■ DOCUMENT PASSAGE

· · ·

Repository: ZHANGHeng19931123/awesome-video-object-detection
Branch: master
Commit: 30f0db3b553a
Files: 4
Total size: 13.7 KB

Directory structure:
gitextract_eviuh1d6/

├── MANet.md
├── README.md
├── STMN.md
└── STSN.md

================================================
FILE CONTENTS
================================================

================================================
FILE: MANet.md
================================================
# Fully Motion-Aware Network for Video Object Detection

## Architecture

![](imgs/MANet.png)

## Summary

Similar with [FGFA](https://arxiv.org/abs/1703.10025), but in addtion to pixel-level feature calibration and aggregagtion, [MANet](http://openaccess.thecvf.com/content_ECCV_2018/html/Shiyao_Wang_Fully_Motion-Aware_Network_ECCV_2018_paper.html) proposes the **motion pattern reasoning module** to dynamically combine (learnable soft weights) **pixel-level** and **instance-level** calibration according to the motion (optical flow by [FlowNet](https://arxiv.org/abs/1504.06852)). **Instance-level calibration** is achieved by regressing relative movements $(\Delta x , \Delta y , \Delta w , \Delta h)$ on the optical flow estimation according to proposal positions of reference frame. Final feaure maps for detection network ([R-FCN](https://arxiv.org/abs/1605.06409)) are the aggregation of nearby (13 frames in total) calibrated feature maps. Pixel-level calibration achieves better improvements for non-rigid movements while instance-level calibration is better for rigid movements and occlusion cases.


================================================
FILE: README.md
================================================
# Awesome Video-Object-Detection

![Intro](https://github.com/ZHANGHeng19931123/seq_nms_yolo/raw/master/doc/intro1.gif "Intro")

This is a list of awesome articles about **object detection from video**.

## Datasets

### ImageNet VID Challenge
- **Site**: http://image-net.org/challenges/LSVRC/2017/#vid
- **Kagge**: https://www.kaggle.com/account/login?returnUrl=%2Fc%2Fimagenet-object-detection-from-video-challenge

### VisDrone Challenge
- **Site**: http://aiskyeye.com/

## Paper list

### 2016

#### Seq-NMS for Video Object Detection

[[Arxiv]](https://arxiv.org/abs/1602.08465)

- **Date**: Feb 2016
- **Motivation**: Smoothing the final bounding box predictions across time.

· · ·

■ EXERCISE MATERIALS
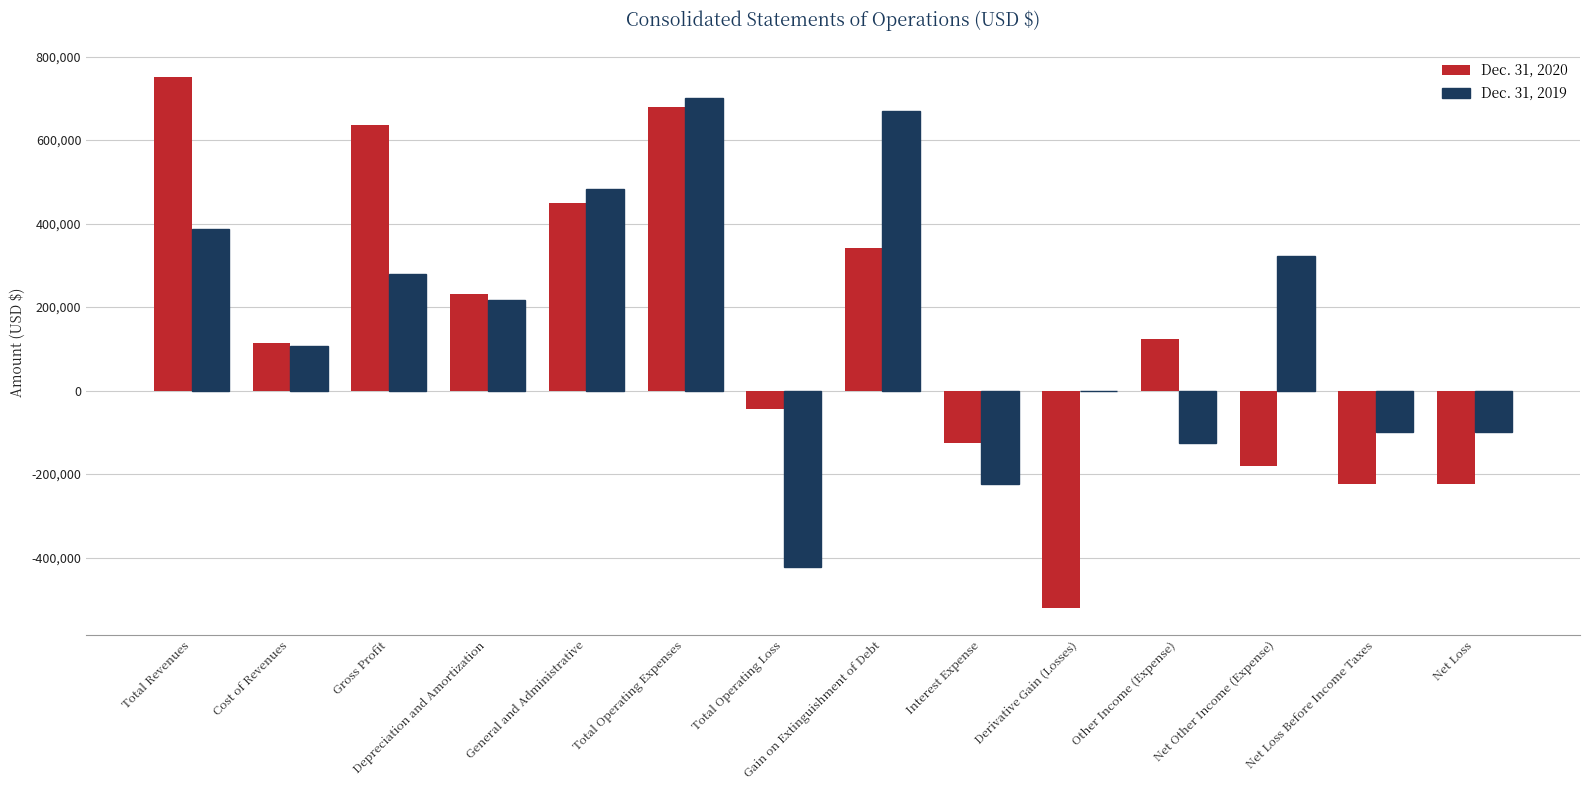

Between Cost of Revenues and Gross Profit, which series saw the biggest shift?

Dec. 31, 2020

· · ·

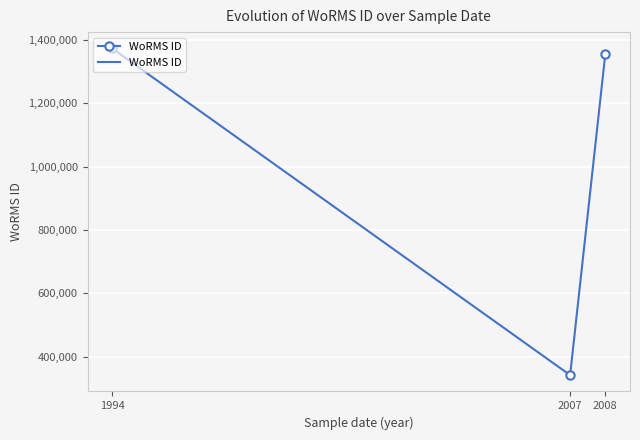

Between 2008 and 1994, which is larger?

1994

· · ·

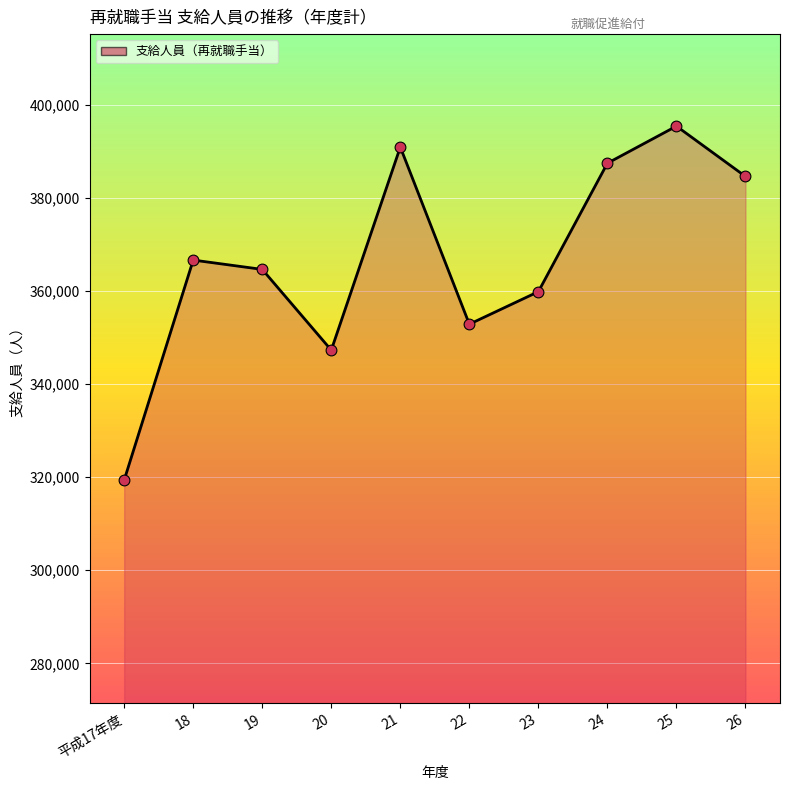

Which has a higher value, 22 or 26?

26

· · ·

■ ACTIVITIES
[A] Copy the part of the video object detection listing that begins at the words "### ImageNet VID" and stops after the words "[[Arxiv]](https://arxiv.org/abs/1602.08465)".
[B] Return each line of the records that contains the word "Between".
The video object detection listing has no connection to the records.

■ ANSWERS BY ITEM NUMBER
[A]
### ImageNet VID Challenge
- **Site**: http://image-net.org/challenges/LSVRC/2017/#vid
- **Kagge**: https://www.kaggle.com/account/login?returnUrl=%2Fc%2Fimagenet-object-detection-from-video-challenge

### VisDrone Challenge
- **Site**: http://aiskyeye.com/

## Paper list

### 2016

#### Seq-NMS for Video Object Detection

[[Arxiv]](https://arxiv.org/abs/1602.08465)

[B]
Between Cost of Revenues and Gross Profit, which series saw the biggest shift?
Between 2008 and 1994, which is larger?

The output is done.